Sunday, June 7, 2009

I'm not an active driver any more.

It has been two months since I drove the buggy. I’ve been catching up on webmastering, my arthritis is back under control, I got back the 20 pounds I had lost, and now get good sleep every night. I’m dancing Cajun at Tip’s on Sunday again. And I frequently take my out-of-town guests on rides using other drivers! Contact me if you're interested...

I won’t be working full time on the buggies any more. Those six months were like going to a foreign land, only I got to come home and crash every evening. I made friends with some fine mules and fascinating drivers, artists, mimes and street performers, bums, street characters and guests. I learned to give punchy sound-bite type tours in 30-40 minutes instead of 2 hours. The quick buggy tours of 1/2 or 1 hour let my guests see much more than they could in my two-hour walking tour. It’s enough time to give some great details about the Quarter and St. Louis cemetery, New Orleans history -- past, present, and future, our culture, architecture and cuisine. It’s especially good for people who are in a hurry, the physically impaired, or folks with little ones that would be bored on the long walking tour but are thrilled to ride the cart, especially from the shotgun seat.

My old life was good too. I am fortunate that I could put it all aside to do this great adventure. I met my goal: I know I can turn my life around on a dime. I proved that at 75 I still have plenty of starch left in me, and according to my guests, I gave a great tour. I now know I could be a good tour guide just about any interesting place in the world.

Recently, I have been taking some of my out-of-town guests on buggy rides with another driver. Every chance I get, I walk the hack stand before 10am, when most of the buggies are all lined up waiting. I love all the mules and drivers, I always will. It was a great experience... proving to myself, after 14 years, that I could enjoy working full time again and make a pretty good living doing it... if necessary. But this is mostly an avocation, I don't really need more money.

My interest in mules and donkeys has led me into some in-depth study of these wonderful critters on Wikipedia. I may post some details of my research here in later postings. Some part of me will always be a buggy driver!

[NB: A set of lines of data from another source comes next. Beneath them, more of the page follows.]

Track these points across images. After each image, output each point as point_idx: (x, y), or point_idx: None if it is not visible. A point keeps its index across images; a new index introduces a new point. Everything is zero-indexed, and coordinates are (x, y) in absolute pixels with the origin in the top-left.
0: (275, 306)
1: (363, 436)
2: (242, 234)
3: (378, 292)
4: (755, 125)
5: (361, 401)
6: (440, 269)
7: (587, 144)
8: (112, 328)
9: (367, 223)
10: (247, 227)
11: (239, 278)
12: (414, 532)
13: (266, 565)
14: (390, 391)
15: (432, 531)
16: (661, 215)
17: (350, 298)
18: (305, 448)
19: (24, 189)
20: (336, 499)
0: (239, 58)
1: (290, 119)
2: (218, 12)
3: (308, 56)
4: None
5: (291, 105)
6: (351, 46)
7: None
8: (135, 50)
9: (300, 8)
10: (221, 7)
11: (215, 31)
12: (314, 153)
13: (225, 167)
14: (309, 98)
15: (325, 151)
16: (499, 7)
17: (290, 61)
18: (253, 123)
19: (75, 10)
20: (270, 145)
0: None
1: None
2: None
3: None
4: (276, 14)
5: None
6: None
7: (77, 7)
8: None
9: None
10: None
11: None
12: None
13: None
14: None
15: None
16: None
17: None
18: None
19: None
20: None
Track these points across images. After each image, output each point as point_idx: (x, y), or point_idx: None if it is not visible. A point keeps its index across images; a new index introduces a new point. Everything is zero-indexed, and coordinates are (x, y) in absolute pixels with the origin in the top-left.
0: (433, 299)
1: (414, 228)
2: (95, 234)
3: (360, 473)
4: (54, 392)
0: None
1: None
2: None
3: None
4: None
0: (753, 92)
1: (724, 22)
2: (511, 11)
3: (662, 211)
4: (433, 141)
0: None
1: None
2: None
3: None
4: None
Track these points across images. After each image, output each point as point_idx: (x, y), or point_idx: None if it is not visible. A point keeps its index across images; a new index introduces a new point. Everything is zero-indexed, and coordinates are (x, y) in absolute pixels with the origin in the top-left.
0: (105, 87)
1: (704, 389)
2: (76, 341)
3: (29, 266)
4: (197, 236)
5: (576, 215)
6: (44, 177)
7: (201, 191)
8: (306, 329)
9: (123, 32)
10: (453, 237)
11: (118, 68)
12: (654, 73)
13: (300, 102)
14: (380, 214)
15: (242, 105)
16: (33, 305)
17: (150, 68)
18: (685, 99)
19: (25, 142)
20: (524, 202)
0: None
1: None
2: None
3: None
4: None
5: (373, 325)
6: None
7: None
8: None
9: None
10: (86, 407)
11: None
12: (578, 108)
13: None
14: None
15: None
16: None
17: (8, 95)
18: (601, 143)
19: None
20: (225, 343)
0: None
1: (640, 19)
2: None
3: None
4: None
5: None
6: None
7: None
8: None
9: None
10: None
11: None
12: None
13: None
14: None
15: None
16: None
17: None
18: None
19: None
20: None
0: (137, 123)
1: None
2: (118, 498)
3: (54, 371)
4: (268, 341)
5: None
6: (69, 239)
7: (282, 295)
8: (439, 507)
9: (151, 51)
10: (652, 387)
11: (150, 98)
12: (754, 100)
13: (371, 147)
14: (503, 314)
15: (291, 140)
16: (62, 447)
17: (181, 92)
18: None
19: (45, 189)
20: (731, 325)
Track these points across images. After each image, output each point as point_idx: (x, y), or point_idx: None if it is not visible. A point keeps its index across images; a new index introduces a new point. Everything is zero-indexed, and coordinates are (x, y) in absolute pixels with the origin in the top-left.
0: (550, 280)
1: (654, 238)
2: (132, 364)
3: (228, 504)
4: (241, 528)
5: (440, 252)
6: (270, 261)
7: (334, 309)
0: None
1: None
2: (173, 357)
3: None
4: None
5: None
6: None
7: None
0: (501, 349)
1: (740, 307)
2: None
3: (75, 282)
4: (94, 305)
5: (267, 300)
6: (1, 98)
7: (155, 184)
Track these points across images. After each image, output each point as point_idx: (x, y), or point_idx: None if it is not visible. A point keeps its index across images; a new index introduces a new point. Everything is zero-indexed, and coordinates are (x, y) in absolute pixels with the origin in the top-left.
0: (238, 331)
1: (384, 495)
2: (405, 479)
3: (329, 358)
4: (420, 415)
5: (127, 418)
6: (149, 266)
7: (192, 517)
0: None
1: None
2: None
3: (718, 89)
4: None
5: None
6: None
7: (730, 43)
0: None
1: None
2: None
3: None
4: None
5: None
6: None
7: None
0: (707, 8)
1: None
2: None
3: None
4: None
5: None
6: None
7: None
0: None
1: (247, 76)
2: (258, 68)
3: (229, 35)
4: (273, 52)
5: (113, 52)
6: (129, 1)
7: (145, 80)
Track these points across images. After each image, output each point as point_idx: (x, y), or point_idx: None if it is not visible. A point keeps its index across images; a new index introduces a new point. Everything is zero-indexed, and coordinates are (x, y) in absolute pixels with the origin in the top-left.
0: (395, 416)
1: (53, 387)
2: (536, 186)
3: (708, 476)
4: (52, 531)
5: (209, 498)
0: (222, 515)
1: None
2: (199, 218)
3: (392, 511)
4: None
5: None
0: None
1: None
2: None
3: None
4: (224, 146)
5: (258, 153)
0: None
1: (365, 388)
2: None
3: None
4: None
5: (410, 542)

Being a good mule is being willing to take take others' burdens. At some level, we have all been mules and often found the burdens satisfying.

Monday, March 23, 2009

On a sabbatical from driving Bonnie

I'm on sabbatical from full-time buggy driving. I'm thinking about ways to do this part time, because I love most all of the work, the mules, the carriages, the stable folk, the other drivers, and the guests we serve.

Thursday, January 29, 2009

Fine mule, fine carriage, fine setting, great guests!

Ladies from Houston enjoy a tour

On a slow Monday morning, these ladies first enjoyed meeting Bonnie, rubbing her nose, and feeding her carrot slices. After beignets at the Cafe du Monde, they returned for a fun tour around 20 blocks of the old French Quarter. At the end, I offered to take a picture. Turned out they didn't have a camers with them... so I used mine, and sent a copy by email. I got this gracious reply:

Thanks for the ride and the picture. We thoroughly enjoyed the carriage tour and the picture was a great bonus. Thanks again.

ML (Houston)

Monday, January 5, 2009

Vacation days...

I'm taking two weeks off, from Monday Jan 5 through Sunday Jan 18. Sort of like going out to pasture, like the mules.

One of my goals is to walk my usual routes, and get details of sites I mention, but have not seen up close. The Steamboat Natchez, Emeril's NOLA Restaurant, the Supreme Court building, the Insectarium, Pat O'Brians, Johnny White's bar, the bar at Pete Fountain's old place, and McDonogh 15, for starters. Will take pictures.

I need to buy some clothes and gear. I'd like to put on 10 or 20 pounds, so I'll eat real good.

I dress much better, now that I have turned over the messy bathing, grooming, and harnessing chores to the fine mule skinner Randolph.